» Selection:
# Annual Leave in Alberta Canada



## Mortish (Jan 16, 2012)

Hi, I am sure this question has been asked many a time, but haven't actually been able to find a thread.

We are still researching the feasibility of possibly moving to Calgary Alberta to live.

Have been doing my own research but have come up against conflicting information in regard to annual holiday leave entitlement in Canada.

Currently I am working as a Sales Administration Manager for a computer company in Australia. We are entitled to 4 weeks paid annual leave.

If we were to make the move to Canada, as we able to negotiate that sort of leave or is 4 weeks frowned upon?

My ex MIL lives in Washington State and they only get 2 weeks annual leave...is this the same with Canada?

Anyone with any knowledge on this area, would very much appreciate your responses.

Thanks

Mortish


----------



## Jrge (Mar 22, 2011)

Mortish said:


> Hi, I am sure this question has been asked many a time, but haven't actually been able to find a thread.
> 
> We are still researching the feasibility of possibly moving to Calgary *Alberta* to live.
> 
> ...


This is the law: Vacations and Vacation Pay It indicates the basic annual leave entitlement an employee has.

My employer offered me 3 weeks of paid leave (AKA: vacations), 12 paid general holidays and 10 paid personal days.

Animo
(Cheers)


----------



## Mortish (Jan 16, 2012)

Hey there...thanks for that information....

Just to clarlify, does that 12 paid general holidays mean public holidays....ie random days off during the year for the likes of Christmas, Boxing Day etc....and then on top of that the 10 paid personal days is actually your annual vacation leave in total?

Also, I understand that the law in Alberta is stated in that document to ensure all employees are provided with this as a minimum, however, are employers open to negotiation say 20 days paid annual vacation leave (this excludes any public holidays etc like Christmas etc...)....Is that something that you can negotiate say in the final stages of employment....or is that a big NO NO

Thanks

Mortish


----------



## Jrge (Mar 22, 2011)

» Raw data:
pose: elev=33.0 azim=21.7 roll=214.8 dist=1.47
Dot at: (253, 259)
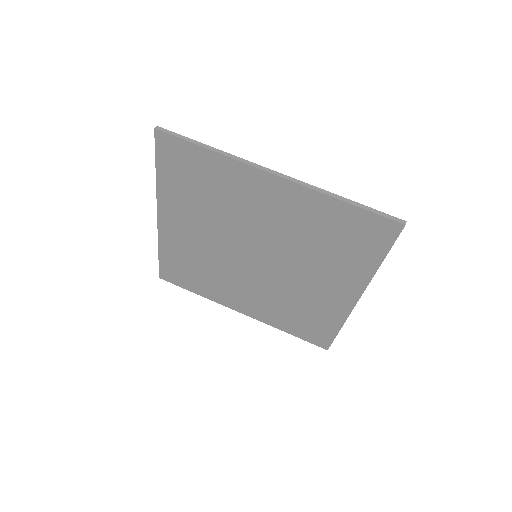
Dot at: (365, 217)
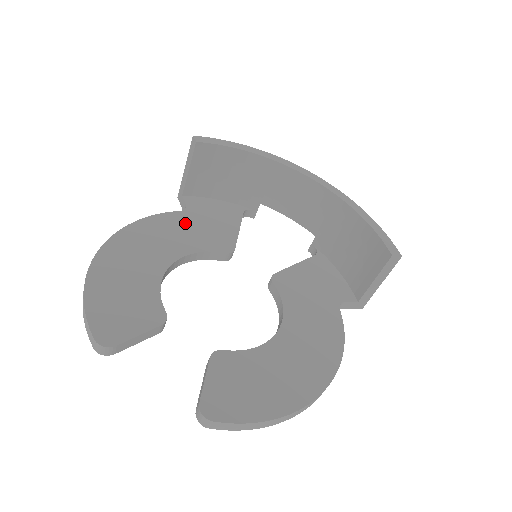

» Requests:
1. Write out the passage of the Alberta annual leave thread that begins with the words containing "Currently I am" and ends with "appreciate your responses.".
2. Extend the Alberta annual leave thread with the next part, picking up where it stops.

» Exercise answers:
1.
Currently I am working as a Sales Administration Manager for a computer company in Australia. We are entitled to 4 weeks paid annual leave.

If we were to make the move to Canada, as we able to negotiate that sort of leave or is 4 weeks frowned upon?

My ex MIL lives in Washington State and they only get 2 weeks annual leave...is this the same with Canada?

Anyone with any knowledge on this area, would very much appreciate your responses.

2.
Mortish said:


> Hey there...thanks for that information....
> 
> Just to clarlify, does that 12 paid general holidays mean public holidays....ie random days off during the year for the likes of Christmas, Boxing Day etc....and then on top of that the 10 paid personal days is actually your annual vacation leave in total?
> *
> ...


 
Animo
(Cheers)


----------



## Mortish (Jan 16, 2012)

Thanks for that...appreciate your help on this


----------



## OTRA (Jan 22, 2012)

Typically, the larger the company, the more options there are unless they're too big. 2 weeks is standard new hire holidays but I would absolutely negotiate for more. "Personal days" are in most cases for things like attending to your children's school meetings, sick days and so forth. We have no limit to personal days however I suspect if you abused them you'd quickly discover the limit.

Negotiating salary, and holidays is the norm here. Smaller companies may not offer as many stat (federal) holidays as larger ones or may have a policy of working the holiday but tacking it in to the Christmas break.


----------



## Mortish (Jan 16, 2012)

Otra, thanks very much for you response. Much appreciated


----------



## Mortish (Jan 16, 2012)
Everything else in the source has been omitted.